BP has no way to shut it off, short of drilling a relief well to divert the pressure, which will take three months. At 25,000 barrels a day, three months means a cumulative discharge of 2.25 million barrels of oil, or 94.5 million U.S. gallons (one barrel equals 42 U.S. gallons), or roughly eight Exxon Valdez spills. Even at 5,000 barrels a day, that’s almost 20 million gallons of oil. And to top it all off, by the time a relief well can be drilled, we’ll be smack in the middle of hurricane season.
SHOOT: Yep, Hurricane season starts next month, so BP better hurry up.
President Barack Obama has suspended his recent decision to open new offshore areas for oil development and has declared a moratorium on new drilling.
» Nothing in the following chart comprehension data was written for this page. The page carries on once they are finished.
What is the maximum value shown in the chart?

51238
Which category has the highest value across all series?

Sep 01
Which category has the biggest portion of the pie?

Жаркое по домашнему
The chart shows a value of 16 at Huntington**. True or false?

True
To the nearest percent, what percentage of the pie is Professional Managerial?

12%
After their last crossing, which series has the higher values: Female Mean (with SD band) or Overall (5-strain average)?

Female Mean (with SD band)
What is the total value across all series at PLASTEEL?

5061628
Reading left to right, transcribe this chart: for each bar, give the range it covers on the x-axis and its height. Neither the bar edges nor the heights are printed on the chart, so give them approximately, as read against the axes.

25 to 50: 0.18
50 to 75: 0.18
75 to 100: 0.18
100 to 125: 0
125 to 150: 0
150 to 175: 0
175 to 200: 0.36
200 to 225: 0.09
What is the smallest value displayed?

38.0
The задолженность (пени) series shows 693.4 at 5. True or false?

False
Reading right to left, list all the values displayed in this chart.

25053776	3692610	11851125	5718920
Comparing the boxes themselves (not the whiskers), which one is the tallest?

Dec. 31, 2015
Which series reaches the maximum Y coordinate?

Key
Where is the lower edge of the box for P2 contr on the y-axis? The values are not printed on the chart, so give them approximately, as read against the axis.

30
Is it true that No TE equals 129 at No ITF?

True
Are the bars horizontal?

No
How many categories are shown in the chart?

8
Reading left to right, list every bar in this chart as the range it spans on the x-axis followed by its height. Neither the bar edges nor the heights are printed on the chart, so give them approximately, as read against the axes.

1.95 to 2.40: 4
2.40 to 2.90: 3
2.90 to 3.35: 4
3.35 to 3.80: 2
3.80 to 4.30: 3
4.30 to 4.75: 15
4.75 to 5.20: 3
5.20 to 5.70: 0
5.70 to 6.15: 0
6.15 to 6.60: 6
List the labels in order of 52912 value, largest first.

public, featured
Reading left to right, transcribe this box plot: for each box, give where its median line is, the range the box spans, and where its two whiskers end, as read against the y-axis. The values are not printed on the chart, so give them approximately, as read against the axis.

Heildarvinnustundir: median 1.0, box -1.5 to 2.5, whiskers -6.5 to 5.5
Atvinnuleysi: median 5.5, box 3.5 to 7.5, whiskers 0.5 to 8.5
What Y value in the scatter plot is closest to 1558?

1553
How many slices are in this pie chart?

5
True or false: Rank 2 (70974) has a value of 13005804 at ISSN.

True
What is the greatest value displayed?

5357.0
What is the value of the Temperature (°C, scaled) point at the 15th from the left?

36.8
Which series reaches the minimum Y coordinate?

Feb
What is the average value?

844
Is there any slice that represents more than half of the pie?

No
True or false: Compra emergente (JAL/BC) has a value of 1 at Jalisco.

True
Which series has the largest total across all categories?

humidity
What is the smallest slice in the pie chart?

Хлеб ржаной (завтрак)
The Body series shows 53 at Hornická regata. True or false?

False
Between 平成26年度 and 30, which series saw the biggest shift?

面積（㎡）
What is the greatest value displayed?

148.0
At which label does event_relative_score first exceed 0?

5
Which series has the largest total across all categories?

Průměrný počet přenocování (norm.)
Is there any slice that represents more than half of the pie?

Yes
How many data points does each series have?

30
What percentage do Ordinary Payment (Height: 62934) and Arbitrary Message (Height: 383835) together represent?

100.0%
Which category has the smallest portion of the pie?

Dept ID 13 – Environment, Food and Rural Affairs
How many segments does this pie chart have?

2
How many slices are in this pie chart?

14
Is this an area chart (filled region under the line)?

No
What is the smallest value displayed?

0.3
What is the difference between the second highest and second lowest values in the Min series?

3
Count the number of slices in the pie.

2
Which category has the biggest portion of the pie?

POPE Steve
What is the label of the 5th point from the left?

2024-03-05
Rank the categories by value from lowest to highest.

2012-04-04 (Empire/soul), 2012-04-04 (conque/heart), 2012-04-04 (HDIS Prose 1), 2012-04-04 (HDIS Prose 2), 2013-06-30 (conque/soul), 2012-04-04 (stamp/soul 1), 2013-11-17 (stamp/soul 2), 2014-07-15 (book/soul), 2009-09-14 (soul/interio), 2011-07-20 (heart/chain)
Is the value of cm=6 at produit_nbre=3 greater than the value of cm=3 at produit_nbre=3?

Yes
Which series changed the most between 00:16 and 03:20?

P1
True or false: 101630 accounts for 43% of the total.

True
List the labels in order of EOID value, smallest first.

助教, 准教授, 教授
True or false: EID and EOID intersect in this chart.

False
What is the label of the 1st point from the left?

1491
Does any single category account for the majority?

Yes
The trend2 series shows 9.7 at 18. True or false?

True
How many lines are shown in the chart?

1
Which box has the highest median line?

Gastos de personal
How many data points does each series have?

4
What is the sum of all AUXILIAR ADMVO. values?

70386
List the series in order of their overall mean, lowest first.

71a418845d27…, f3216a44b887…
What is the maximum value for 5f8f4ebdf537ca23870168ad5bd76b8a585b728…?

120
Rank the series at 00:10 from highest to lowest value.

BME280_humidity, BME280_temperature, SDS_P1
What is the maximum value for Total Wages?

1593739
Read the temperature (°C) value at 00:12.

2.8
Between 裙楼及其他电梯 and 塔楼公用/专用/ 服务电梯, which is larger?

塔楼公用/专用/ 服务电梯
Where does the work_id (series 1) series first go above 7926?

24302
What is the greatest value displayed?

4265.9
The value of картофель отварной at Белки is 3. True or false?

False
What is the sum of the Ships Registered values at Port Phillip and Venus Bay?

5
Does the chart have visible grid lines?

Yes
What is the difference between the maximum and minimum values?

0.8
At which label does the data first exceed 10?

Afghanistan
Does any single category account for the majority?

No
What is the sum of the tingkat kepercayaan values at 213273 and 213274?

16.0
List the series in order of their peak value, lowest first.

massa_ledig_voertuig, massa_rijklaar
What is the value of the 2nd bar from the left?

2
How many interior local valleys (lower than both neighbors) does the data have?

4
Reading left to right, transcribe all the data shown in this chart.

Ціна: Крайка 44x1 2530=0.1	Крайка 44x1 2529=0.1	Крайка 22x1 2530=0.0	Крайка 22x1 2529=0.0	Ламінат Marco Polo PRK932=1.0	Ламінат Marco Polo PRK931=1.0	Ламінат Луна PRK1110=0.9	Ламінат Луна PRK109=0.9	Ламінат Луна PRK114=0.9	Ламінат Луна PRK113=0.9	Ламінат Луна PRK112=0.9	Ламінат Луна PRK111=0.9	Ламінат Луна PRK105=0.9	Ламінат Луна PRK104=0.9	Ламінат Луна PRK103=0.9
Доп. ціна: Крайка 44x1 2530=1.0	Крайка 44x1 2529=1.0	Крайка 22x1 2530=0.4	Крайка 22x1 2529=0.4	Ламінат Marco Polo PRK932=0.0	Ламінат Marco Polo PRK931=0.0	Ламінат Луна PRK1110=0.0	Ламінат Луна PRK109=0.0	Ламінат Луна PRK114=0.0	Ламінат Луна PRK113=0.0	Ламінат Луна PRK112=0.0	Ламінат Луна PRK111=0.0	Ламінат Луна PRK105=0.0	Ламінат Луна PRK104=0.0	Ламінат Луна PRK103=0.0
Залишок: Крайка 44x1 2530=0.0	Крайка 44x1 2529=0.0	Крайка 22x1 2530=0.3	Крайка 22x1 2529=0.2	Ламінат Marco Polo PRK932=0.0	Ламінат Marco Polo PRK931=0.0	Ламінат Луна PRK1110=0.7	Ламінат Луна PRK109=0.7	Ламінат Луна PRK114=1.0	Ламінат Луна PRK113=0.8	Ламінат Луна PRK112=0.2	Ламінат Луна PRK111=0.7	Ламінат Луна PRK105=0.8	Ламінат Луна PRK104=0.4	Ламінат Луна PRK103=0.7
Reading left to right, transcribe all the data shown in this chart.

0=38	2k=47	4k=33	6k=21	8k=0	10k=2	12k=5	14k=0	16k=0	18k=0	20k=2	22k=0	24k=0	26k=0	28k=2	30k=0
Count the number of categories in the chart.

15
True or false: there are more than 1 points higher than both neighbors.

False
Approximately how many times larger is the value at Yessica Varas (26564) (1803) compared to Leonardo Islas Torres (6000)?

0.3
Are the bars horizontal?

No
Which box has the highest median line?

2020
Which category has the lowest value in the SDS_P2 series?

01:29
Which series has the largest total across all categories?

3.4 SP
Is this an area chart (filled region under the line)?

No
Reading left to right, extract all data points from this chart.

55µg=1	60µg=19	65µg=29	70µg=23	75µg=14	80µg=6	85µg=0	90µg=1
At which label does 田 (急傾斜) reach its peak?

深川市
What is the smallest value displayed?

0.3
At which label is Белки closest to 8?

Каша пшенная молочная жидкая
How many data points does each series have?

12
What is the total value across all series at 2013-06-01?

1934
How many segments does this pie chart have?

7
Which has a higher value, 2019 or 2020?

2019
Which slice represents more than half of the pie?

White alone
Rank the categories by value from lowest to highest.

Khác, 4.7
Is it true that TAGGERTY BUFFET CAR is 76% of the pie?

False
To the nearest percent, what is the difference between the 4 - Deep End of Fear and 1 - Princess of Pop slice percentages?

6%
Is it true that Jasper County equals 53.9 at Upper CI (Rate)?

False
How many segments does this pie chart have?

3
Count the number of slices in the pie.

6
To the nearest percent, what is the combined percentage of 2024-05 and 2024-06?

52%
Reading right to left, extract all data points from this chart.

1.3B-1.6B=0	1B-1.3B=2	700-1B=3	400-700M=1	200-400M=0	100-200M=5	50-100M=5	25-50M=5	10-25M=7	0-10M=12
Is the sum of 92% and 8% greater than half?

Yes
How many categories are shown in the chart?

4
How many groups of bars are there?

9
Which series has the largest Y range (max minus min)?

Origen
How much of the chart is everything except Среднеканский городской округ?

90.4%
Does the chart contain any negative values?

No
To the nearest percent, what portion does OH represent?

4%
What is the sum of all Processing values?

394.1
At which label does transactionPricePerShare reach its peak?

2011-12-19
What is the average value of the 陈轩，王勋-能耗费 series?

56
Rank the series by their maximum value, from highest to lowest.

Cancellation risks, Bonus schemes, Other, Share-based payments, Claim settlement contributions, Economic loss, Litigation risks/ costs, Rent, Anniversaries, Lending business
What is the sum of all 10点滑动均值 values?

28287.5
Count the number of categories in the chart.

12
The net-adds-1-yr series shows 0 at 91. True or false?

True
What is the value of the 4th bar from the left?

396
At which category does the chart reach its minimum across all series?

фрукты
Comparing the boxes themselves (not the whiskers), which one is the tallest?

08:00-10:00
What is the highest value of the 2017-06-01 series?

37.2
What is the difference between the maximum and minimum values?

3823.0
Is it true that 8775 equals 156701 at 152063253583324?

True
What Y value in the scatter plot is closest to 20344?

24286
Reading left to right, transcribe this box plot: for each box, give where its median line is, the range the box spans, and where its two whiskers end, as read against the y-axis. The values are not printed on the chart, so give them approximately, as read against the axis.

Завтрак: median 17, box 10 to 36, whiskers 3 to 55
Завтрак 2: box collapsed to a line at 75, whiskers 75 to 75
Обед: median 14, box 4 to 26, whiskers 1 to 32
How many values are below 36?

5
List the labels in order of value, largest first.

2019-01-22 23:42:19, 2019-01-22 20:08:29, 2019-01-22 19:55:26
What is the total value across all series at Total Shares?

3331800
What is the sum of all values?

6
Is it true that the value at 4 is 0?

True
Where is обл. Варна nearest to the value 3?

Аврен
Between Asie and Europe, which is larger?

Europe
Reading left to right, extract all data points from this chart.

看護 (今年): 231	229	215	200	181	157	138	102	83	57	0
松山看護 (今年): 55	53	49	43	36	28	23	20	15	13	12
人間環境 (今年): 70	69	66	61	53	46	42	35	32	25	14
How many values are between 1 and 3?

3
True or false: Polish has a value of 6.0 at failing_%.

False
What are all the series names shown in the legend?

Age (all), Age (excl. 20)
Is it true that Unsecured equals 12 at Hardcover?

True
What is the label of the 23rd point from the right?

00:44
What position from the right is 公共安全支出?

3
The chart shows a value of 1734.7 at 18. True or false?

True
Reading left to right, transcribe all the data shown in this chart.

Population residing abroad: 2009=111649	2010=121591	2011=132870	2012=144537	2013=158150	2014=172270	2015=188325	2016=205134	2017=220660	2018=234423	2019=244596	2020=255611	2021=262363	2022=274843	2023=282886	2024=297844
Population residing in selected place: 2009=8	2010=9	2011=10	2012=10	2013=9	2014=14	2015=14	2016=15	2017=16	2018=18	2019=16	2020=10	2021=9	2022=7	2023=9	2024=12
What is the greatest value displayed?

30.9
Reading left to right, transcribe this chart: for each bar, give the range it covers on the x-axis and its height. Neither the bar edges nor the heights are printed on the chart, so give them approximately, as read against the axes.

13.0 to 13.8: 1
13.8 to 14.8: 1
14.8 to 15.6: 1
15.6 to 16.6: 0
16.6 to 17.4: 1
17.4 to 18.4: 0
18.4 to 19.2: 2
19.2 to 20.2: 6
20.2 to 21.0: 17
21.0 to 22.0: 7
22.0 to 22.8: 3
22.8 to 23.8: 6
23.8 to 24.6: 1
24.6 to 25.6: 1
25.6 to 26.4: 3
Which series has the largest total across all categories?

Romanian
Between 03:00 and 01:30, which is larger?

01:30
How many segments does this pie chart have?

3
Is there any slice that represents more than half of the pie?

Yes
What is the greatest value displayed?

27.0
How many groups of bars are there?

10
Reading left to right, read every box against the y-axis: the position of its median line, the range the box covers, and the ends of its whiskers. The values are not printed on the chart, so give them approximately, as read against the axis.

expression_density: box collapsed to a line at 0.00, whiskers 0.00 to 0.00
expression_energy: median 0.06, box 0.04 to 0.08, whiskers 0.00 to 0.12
You can imagine what the regulatory environment will be like after three months of the spill, just as you can imagine what those satellite photos of the Gulf of Mexico will look like.
But what you might not imagine are the implications for world oil supply. Conventional oil supply has not grown since 2005. Without a steady stream of oil from fields below the ocean floor, not only can’t world oil production grow, it can’t even stand still, since we rely on oil from new deep-water fields to replace the bulk of the four million barrels per day of global production we lose every year to depletion (out of a total of roughly 86 million barrels per day).
If the Deepwater Horizon disaster is the offshore energy industry’s Three Mile Island, then not only has world oil production already peaked, but it will also very soon start to shrink.